I have several kafka consumers receive message from the same topic. The message indicates which consumer is corresponding for processing that message. They all commit the message once they receive the message, and only process the message if the id in the message is same as its own hostname. Note that the time required for the consumer to process the message is very long, around 1 hour, as it creates subprocess to run other scripts. The frequency of messages sent from producer varies, but normally not exceed 20 a day.

Below is the script of consumer:

from kafka import KafkaConsumer

context = ssl.create_default_context()
hostname = socket.gethostname()

consumer = KafkaConsumer(
    group_id="group_id",
    bootstrap_servers="localhost:8000",
    security_protocol="SSL",
    auto_offset_reset="earliest"
)
consumer.subscribe(["my-topic"])

for message in consumer:

    consumer.commit()
    _message = json.loads(message.value.decode("UTF-8"))    

    if _message["hostname"] == hostname:
        # Run the script which takes about 1 hour
        subprocess.run(["unreal_engine_process.bat"], capture_output=True, text=True)
        ...

The second commit of the consumer sometimes return error:

kafka.errors.CommitFailedError: CommitFailedError: Commit cannot be completed since the group has already
            rebalanced and assigned the partitions to another member.
            This means that the time between subsequent calls to poll()
            was longer than the configured max_poll_interval_ms, which
            typically implies that the poll loop is spending too much
            time message processing.

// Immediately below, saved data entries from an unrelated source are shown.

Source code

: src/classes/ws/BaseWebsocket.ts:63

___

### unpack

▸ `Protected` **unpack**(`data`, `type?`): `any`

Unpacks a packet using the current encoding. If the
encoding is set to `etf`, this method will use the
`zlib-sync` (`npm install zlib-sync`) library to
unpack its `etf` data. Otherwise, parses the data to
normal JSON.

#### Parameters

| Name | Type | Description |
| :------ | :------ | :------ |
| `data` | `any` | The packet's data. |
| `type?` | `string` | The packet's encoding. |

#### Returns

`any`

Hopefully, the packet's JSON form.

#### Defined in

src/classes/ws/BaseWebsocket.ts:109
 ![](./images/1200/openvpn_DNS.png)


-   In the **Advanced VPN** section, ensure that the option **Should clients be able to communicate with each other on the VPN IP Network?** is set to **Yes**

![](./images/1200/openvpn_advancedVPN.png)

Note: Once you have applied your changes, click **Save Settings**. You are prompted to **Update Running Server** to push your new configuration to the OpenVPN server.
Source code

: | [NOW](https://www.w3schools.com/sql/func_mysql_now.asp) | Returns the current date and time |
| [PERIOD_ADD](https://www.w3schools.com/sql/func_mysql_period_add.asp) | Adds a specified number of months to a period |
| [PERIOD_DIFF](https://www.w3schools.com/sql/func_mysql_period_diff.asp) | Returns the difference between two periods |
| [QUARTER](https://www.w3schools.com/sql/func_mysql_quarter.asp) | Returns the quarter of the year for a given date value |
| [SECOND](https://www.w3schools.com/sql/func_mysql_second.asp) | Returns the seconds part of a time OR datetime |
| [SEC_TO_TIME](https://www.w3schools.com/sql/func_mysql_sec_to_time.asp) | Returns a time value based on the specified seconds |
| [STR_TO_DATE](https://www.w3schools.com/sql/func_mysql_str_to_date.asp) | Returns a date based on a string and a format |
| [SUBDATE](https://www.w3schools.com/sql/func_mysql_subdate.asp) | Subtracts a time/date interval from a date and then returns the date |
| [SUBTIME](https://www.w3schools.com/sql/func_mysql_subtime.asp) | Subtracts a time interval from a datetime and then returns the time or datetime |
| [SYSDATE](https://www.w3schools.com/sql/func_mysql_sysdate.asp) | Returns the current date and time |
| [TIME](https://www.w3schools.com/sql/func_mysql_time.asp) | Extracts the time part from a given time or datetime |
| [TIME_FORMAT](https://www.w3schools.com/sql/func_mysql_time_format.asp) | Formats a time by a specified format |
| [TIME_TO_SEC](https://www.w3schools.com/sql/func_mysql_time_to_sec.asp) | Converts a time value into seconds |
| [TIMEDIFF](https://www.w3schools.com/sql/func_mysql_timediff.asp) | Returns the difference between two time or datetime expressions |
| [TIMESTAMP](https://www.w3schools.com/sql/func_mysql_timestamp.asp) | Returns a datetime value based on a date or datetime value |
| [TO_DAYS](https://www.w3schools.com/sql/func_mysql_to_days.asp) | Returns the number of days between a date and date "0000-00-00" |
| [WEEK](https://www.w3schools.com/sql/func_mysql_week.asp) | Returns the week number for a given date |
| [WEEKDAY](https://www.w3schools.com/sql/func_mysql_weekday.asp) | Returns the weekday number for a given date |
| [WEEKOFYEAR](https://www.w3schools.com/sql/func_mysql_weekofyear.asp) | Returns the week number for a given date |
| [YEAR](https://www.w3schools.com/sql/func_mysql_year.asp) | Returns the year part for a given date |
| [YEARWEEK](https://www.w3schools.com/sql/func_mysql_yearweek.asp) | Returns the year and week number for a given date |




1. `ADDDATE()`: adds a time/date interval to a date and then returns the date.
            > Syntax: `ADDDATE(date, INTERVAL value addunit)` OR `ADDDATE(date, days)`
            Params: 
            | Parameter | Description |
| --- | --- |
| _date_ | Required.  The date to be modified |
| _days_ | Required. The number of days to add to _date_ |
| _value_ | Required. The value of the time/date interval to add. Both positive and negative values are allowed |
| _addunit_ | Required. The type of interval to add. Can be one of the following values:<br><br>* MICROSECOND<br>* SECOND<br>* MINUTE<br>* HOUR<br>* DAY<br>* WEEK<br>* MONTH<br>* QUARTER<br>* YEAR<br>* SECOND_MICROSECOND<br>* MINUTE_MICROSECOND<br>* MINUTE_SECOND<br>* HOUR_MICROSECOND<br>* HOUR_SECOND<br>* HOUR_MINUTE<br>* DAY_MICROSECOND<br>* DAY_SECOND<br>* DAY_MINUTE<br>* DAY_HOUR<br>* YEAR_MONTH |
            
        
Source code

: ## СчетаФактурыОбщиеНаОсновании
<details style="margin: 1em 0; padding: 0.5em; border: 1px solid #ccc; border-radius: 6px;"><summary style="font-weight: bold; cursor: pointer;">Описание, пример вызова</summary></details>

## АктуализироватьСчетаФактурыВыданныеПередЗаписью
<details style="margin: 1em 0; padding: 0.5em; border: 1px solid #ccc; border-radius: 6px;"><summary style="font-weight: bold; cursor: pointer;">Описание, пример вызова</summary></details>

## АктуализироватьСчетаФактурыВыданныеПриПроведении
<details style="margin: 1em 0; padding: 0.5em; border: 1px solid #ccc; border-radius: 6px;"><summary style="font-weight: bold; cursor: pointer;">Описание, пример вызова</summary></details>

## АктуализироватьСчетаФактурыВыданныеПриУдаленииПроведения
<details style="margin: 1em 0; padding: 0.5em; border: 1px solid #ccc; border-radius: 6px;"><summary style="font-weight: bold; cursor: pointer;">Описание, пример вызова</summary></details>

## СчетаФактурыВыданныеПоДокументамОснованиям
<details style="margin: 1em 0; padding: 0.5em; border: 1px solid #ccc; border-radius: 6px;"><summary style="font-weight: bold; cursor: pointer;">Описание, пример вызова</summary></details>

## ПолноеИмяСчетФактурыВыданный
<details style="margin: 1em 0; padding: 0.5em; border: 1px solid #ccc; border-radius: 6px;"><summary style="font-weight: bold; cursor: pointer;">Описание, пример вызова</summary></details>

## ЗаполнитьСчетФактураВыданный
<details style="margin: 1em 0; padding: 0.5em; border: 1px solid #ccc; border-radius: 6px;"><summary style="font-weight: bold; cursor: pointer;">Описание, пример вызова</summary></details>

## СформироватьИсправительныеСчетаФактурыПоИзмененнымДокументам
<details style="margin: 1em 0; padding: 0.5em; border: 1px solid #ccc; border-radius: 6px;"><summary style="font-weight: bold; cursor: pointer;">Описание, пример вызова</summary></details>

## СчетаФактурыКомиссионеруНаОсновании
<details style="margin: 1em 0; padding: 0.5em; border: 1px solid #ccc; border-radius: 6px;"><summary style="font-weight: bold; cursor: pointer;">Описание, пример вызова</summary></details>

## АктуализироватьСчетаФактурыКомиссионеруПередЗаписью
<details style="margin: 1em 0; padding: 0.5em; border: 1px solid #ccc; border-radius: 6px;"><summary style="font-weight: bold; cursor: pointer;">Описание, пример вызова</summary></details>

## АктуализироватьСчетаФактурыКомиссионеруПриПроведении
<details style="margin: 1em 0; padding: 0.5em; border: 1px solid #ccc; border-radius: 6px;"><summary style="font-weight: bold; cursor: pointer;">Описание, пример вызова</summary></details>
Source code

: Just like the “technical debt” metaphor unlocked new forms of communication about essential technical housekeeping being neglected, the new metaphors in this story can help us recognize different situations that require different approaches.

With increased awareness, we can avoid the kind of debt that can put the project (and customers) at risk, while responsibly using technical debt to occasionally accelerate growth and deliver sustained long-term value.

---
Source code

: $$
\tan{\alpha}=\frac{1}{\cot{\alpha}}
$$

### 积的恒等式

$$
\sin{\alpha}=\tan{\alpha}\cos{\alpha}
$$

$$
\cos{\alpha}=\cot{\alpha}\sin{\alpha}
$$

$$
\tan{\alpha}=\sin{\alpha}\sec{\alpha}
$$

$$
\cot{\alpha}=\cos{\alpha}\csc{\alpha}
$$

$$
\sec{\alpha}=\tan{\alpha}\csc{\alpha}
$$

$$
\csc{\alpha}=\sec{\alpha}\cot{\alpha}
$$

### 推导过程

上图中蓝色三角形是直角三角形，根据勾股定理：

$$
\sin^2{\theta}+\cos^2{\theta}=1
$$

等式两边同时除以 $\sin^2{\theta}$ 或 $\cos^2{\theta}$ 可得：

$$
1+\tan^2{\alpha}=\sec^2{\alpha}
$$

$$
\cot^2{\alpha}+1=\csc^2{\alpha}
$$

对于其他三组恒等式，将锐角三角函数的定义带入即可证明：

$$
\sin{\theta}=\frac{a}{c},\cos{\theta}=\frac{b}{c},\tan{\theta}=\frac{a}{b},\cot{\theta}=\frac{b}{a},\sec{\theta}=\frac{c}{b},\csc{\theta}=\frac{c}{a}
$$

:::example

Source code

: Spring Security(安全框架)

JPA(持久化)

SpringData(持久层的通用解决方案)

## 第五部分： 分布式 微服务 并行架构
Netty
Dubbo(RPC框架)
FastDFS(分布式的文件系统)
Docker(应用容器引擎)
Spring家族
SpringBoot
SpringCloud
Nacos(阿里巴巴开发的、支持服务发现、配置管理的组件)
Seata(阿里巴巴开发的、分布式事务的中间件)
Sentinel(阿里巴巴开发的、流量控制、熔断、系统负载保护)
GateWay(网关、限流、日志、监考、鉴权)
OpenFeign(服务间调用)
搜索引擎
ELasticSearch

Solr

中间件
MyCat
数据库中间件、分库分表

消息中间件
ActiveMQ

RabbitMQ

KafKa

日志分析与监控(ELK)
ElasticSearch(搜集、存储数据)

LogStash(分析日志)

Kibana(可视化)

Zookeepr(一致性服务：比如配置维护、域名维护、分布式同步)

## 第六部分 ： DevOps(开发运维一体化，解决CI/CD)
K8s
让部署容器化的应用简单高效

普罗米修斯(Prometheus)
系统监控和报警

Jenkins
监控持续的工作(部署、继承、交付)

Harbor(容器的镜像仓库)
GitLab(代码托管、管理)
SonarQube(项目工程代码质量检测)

You can address this either by
            increasing the rebalance timeout with max_poll_interval_ms,
            or by reducing the maximum size of batches returned in poll()
            with max_poll_records.

Would like to know:

  • is there any problem with my consumer code? or is the problem of kafka server config?
  • is it ok to commit at the beginning if i don't have to ensure successful processing of the message? Does the problem cause by the duration between commit time and the message process time? or is it related to the consumer send heart beat issue?
  • is such processing time (1 hour) too long for kafka?
  • increasing max_poll_interval_ms works? and is it suitable to raise it to several hours?
  • or any other comments.
  • max_poll_interval_ms max_poll_records.

Many thanks!

Tried committing the message at the beginning of receive, or a bit later. But the problem is still there. And sometimes a consumed and committed message is again consumed and processed by the consumer. Suspecting is about message offset and commit problem too.


Solution

  • 1.Neither.

    2.It is ok to commit at the beginning if i don't have to ensure successful processing of the message. The problem is caused by too long poll interval ( > max_poll_interval_ms). it is a kind of heart beat issue.

    3.Yes, it's too long.

    4.Increasing max_poll_interval_ms works, but it's not a good idea.

    That means consumer maximum time will be idle before fetching more records.If poll() is not called before expiration of this timeout, then the consumer is considered failed and the group will rebalance by calling poll in order to reassign the partitions to another consumer instance. If we are doing long batch processing its good to increase max.poll.interval.ms but please note increasing this value may delay a group rebalance since the consumer will only join the rebalance inside the call to poll.

    In your case, you can do your job asynchronously by create a new thread to do it and continue to poll as soon as possible.

    If your job must be done orderly, increase max_poll_interval_ms to hours. In this situation, once your consumer is down, the partition will not be reassigned to other consumers. You should monitor your consumers to prevent partition starvation.